October 2024: Invoke
As a new participant since July 2024, Invoke reports initial progress:
- Implemented prompt monitoring using third-party tools (askvera.io)
- Detected 73 instances of violative prompts, all reported to NCMEC
- Invested $100,000 in R&D for protective tools
- Incorporated prevention messaging directing users to redirection programs
- Utilizes Thorn’s hashlist to block problematic models
Areas requiring progress include implementing CSAM detection at inputs, incorporating comprehensive output review, and expanding user reporting functionality for their OSS offering.
July 2024: Civitai
Civitai, a platform for hosting third-party generative AI models, reports that they have made progress in safeguarding against abusive content and responsible model hosting:
- Uses multi-layered moderation with automated filters and human review for prompts, content and media uploads. Maintains an internal hash database to prevent re-upload of removed images and removed models that violate child safety policies.
- Reports confirmed child sexual abuse material (CSAM) to NCMEC, noting generative AI flags.
- Established terms of service banning exploitative material and models, and created reporting pathways for users.
However, there remain some areas for Civitai that require more progress to meet their commitments:
- Expand moderation using hashing against verified CSAM lists and prevention messaging.
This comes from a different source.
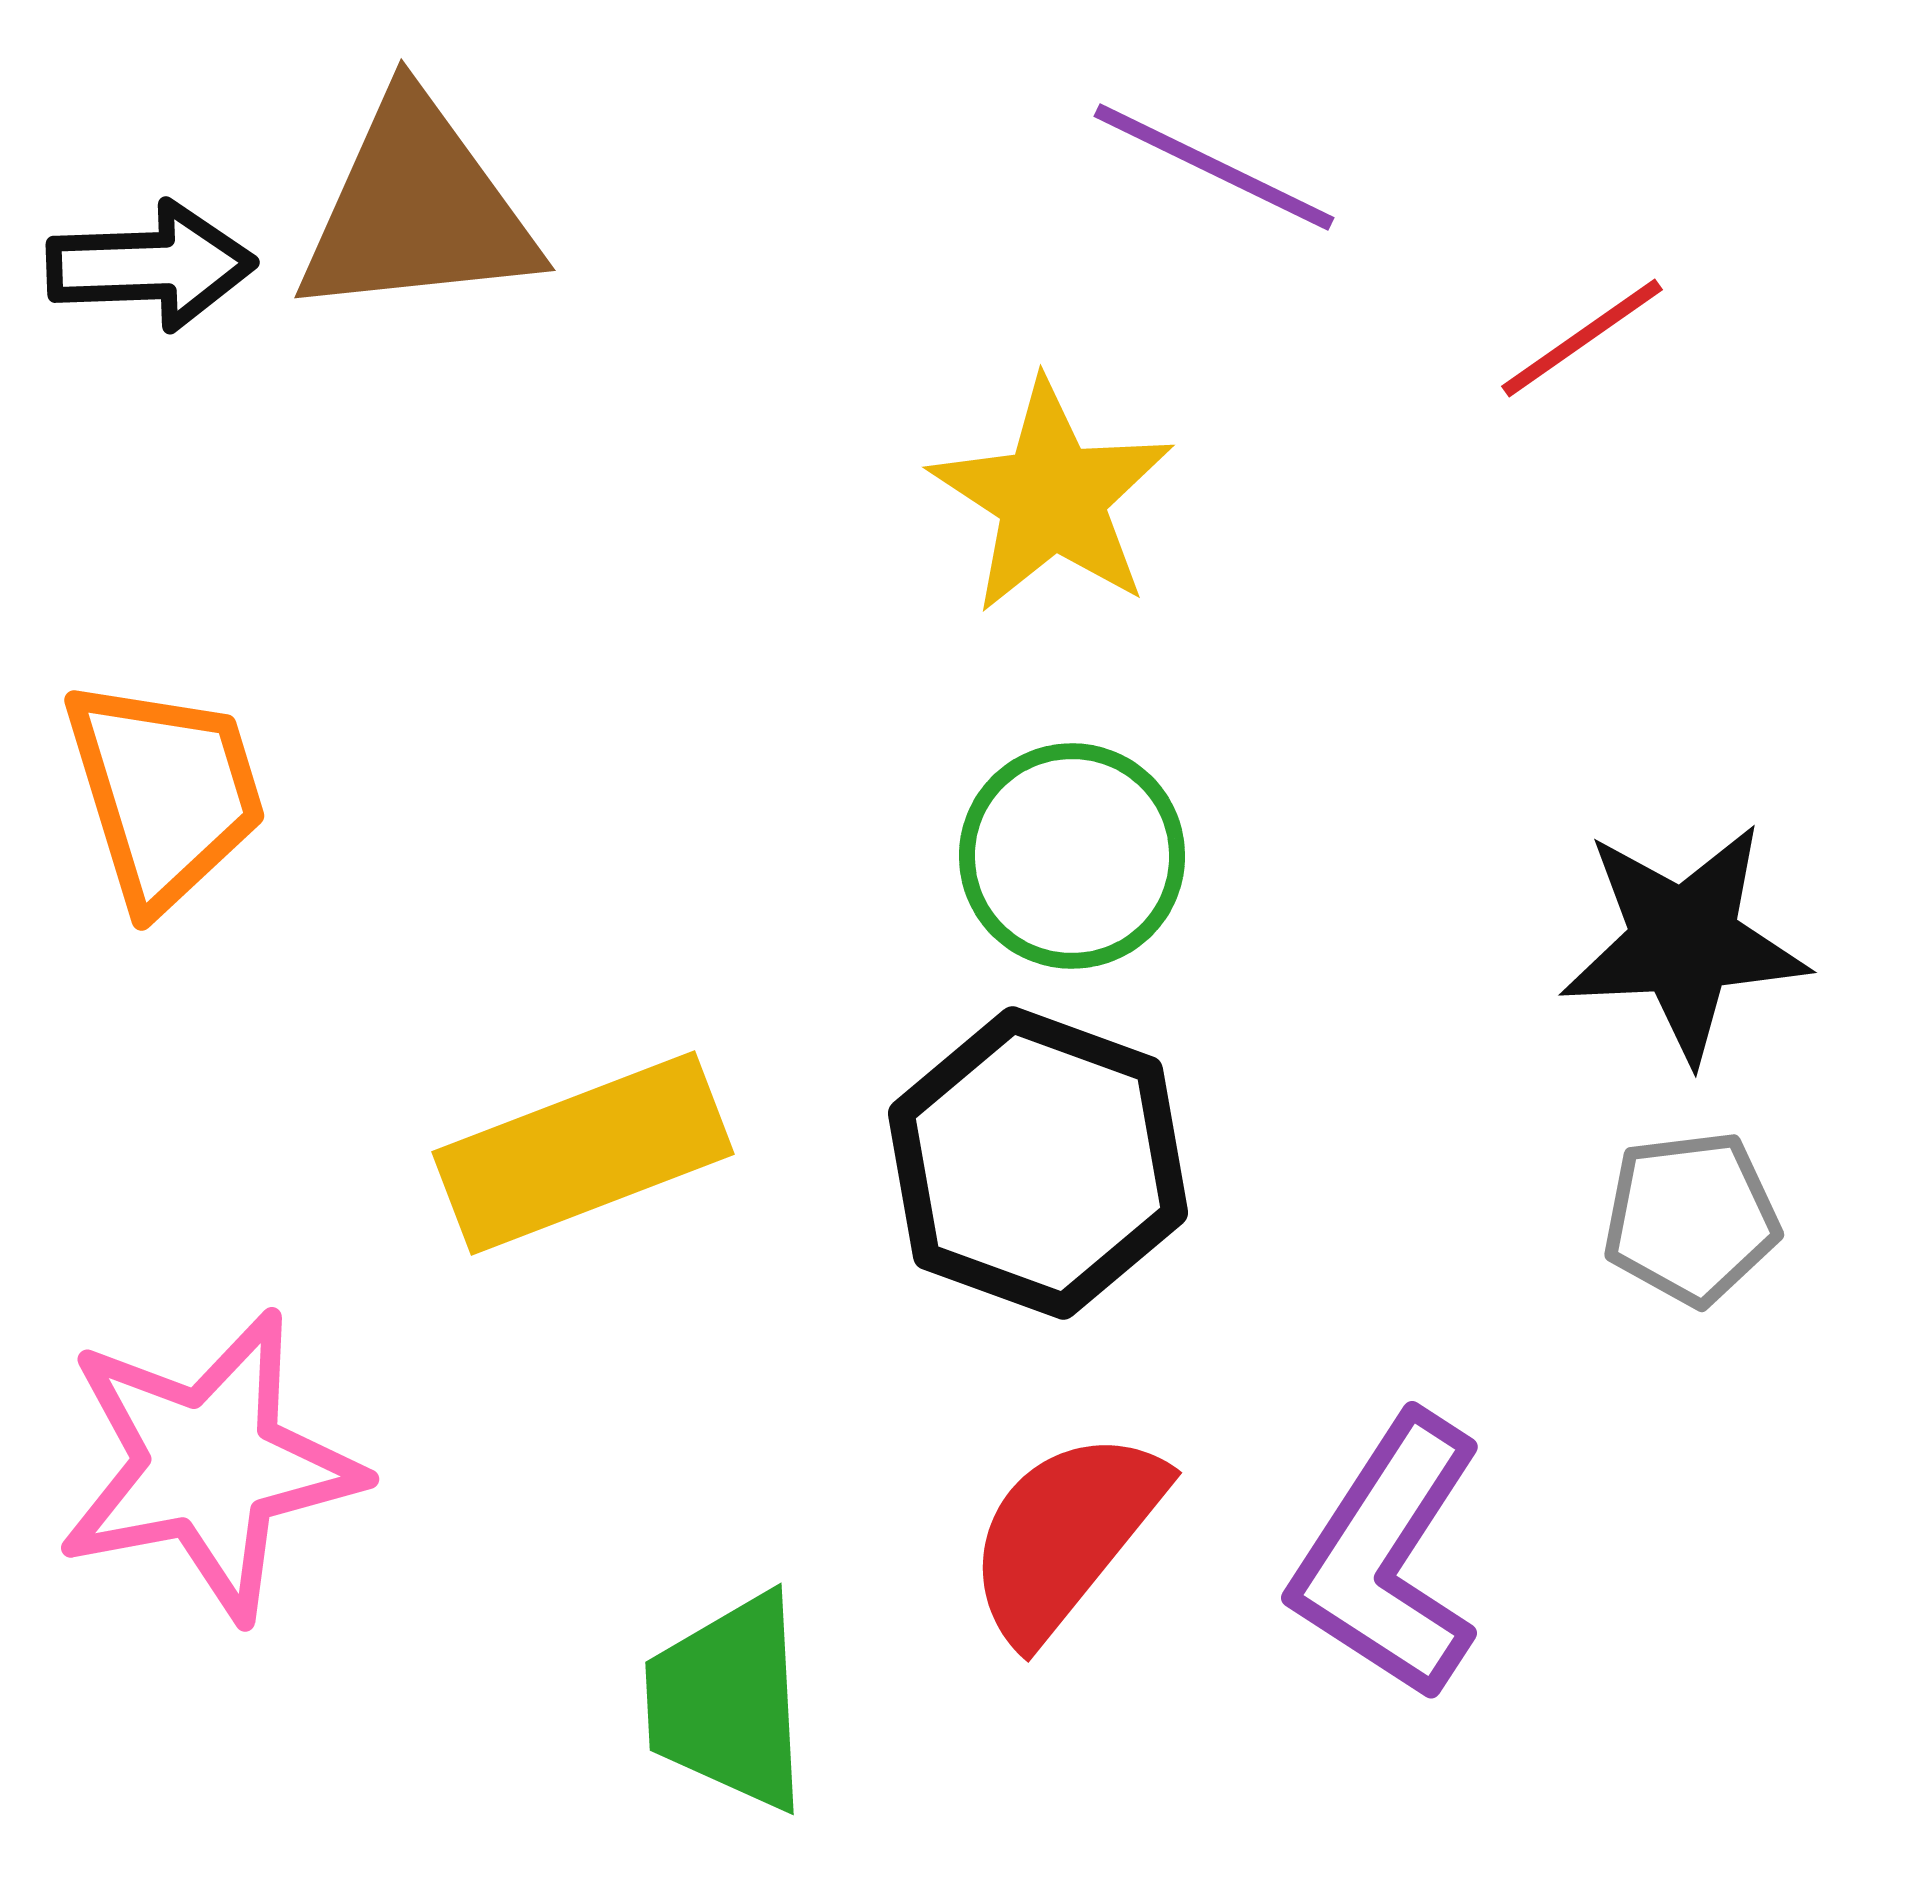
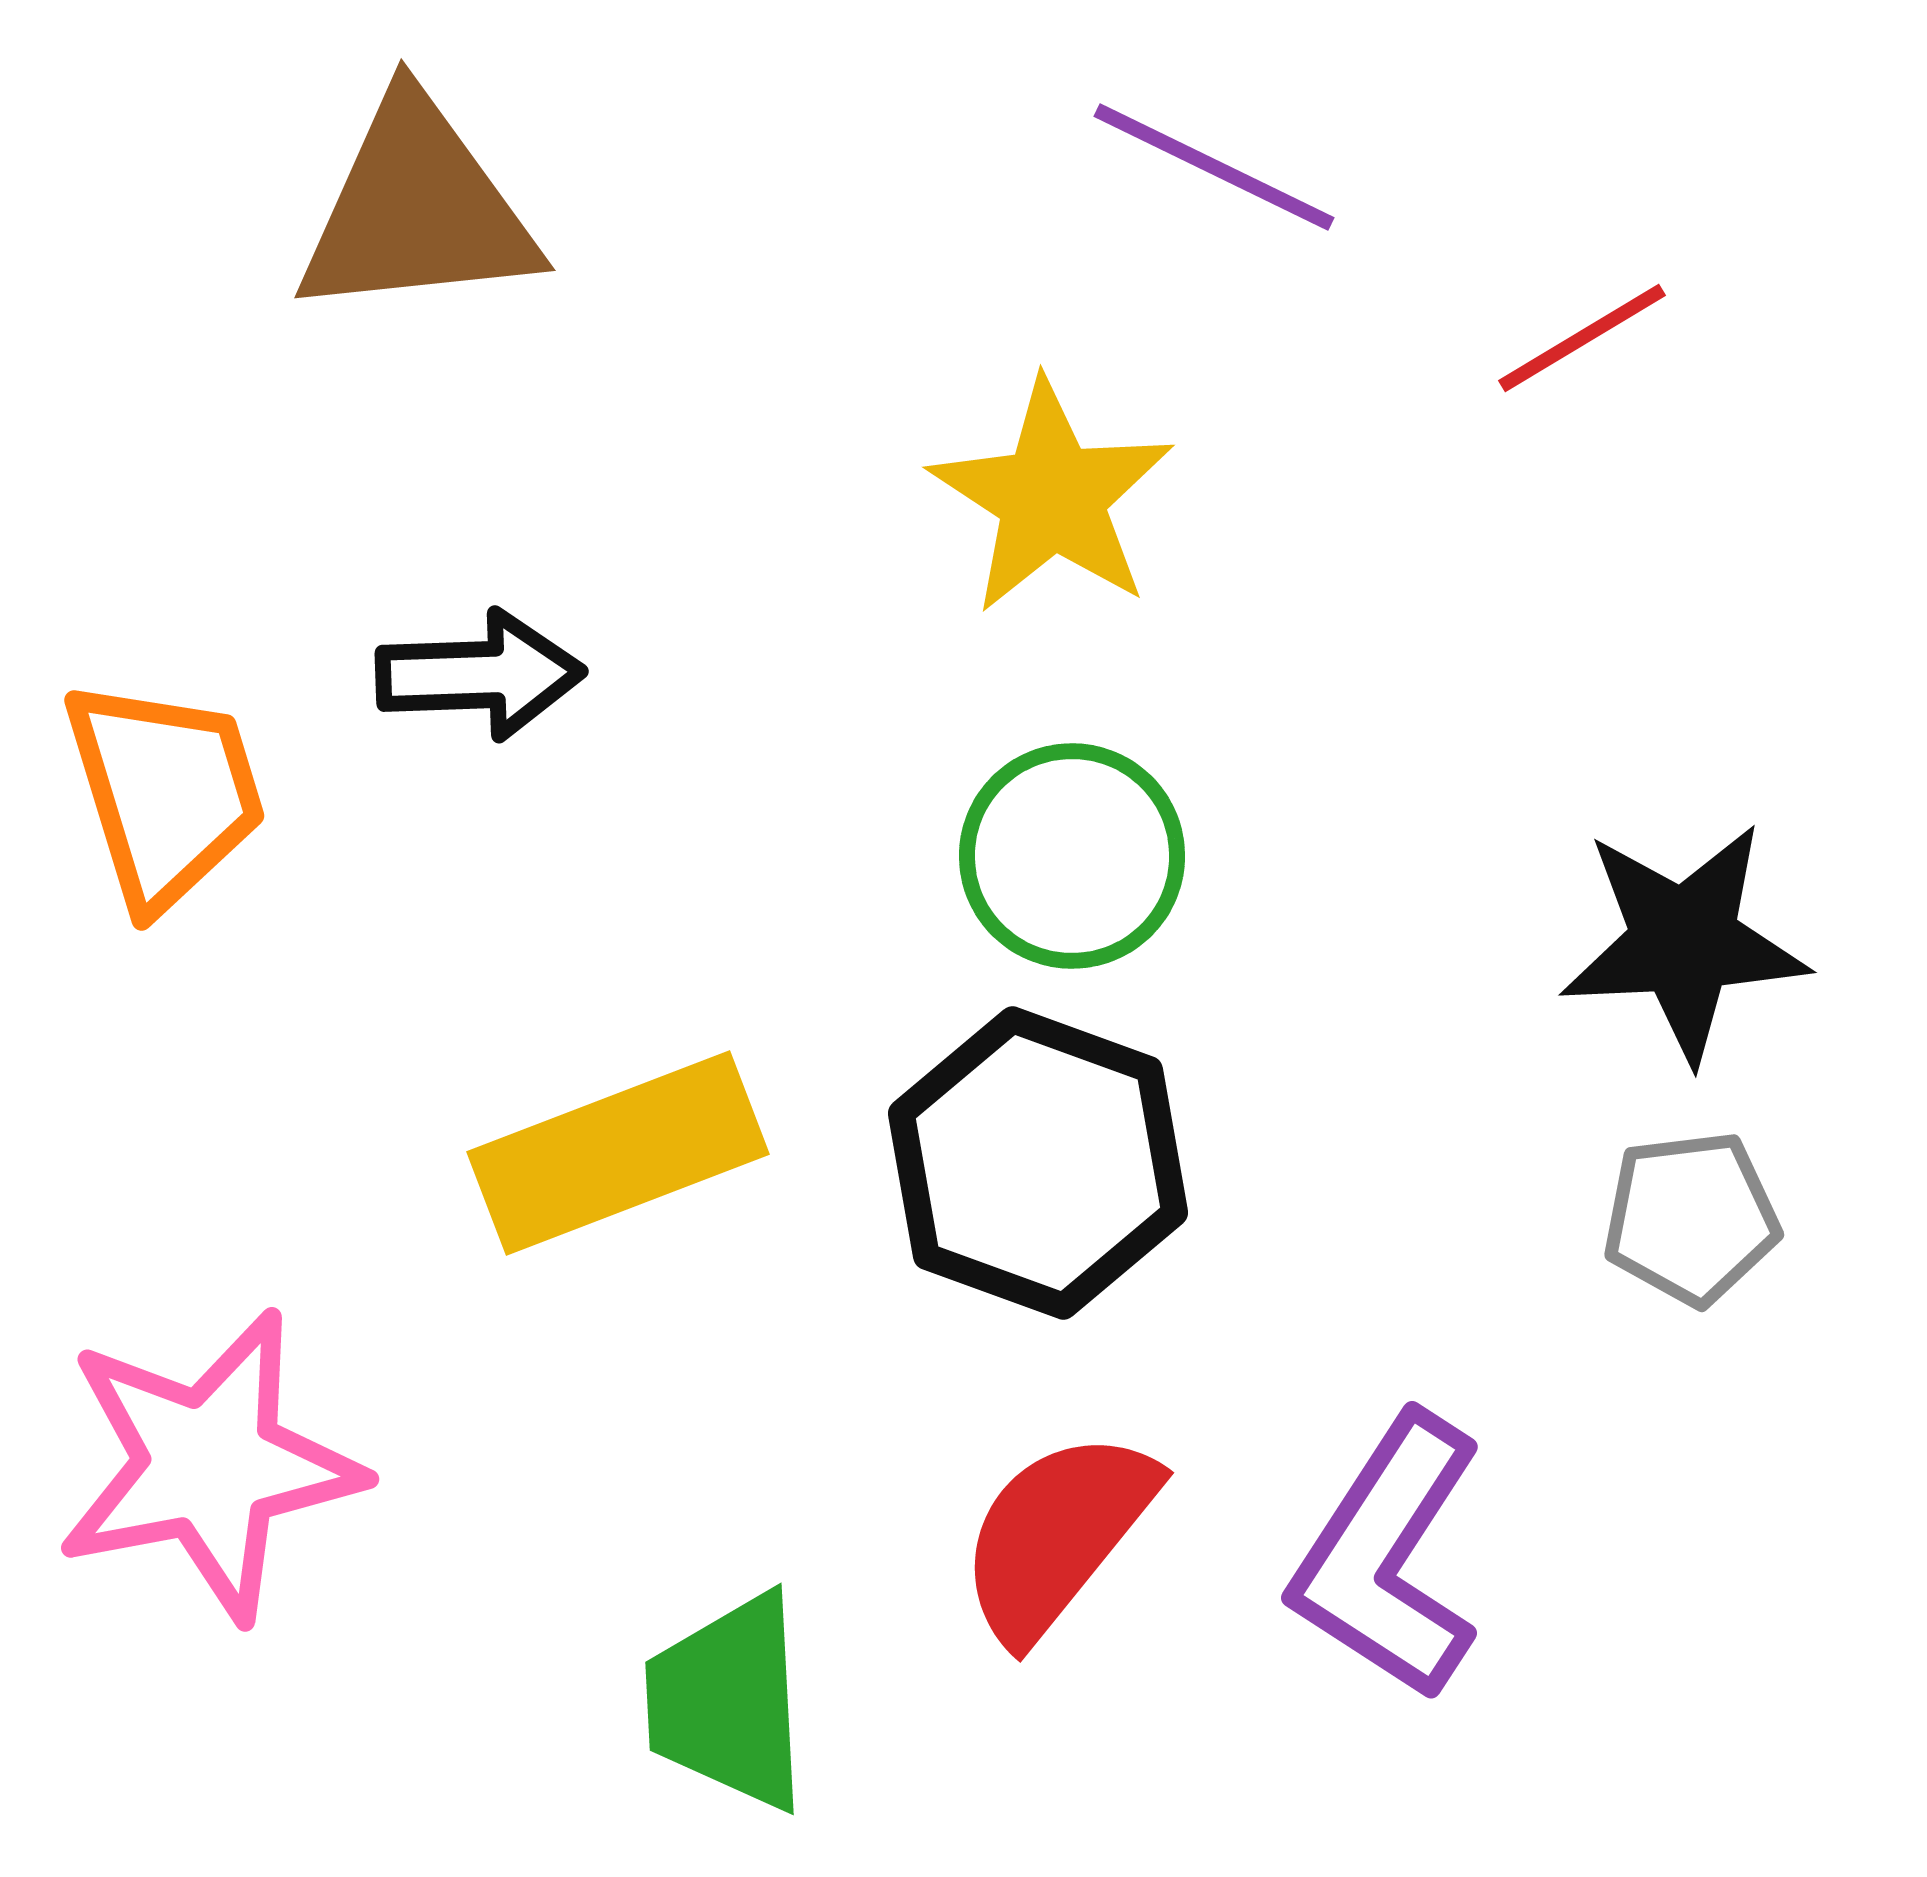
black arrow: moved 329 px right, 409 px down
red line: rotated 4 degrees clockwise
yellow rectangle: moved 35 px right
red semicircle: moved 8 px left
- Assess output content and incorporate content provenance features.
- Implement pre-hosting assessments for new models and retroactively assess current models for child safety violations.
- Add child safety information to model cards and develop strategies to prevent the use of nudifying services.
July 2024: Metaphysic
- Sources data from film studios with legal warranties and required consent from depicted individuals.
- Employs human moderators and AI tools to review data and separate sexual content from depictions of children.
- Adopts C2PA standard to label AI-generated content.
- Limits model access to employees and has processes for customer feedback on content.
- Updates datasets and model cards to include sections detailing child safety measures during development.
However, there remain some areas for Metaphysic that require more progress to meet their commitments:
- Incorporate systematic model assessment and red teaming of their generative AI models for child safety violations.
- Engage with C2PA to understand the ways in which C2PA is and is not robust to adversarial misuse, and – if necessary – support development and adoption of solutions that are sufficiently robust.
Annual Progress Reports
Several companies have committed to reporting on an annual cadence, with their first reports expected in April 2025 – one year after the Safety By Design commitments were launched. These companies include Amazon, Anthropic, Google, Meta, Microsoft, Mistral AI, OpenAI, and Stability AI. Their comprehensive reports will provide insights into how they have implemented and maintained the Safety By Design principles across their organizations and technologies over the first full year of commitment.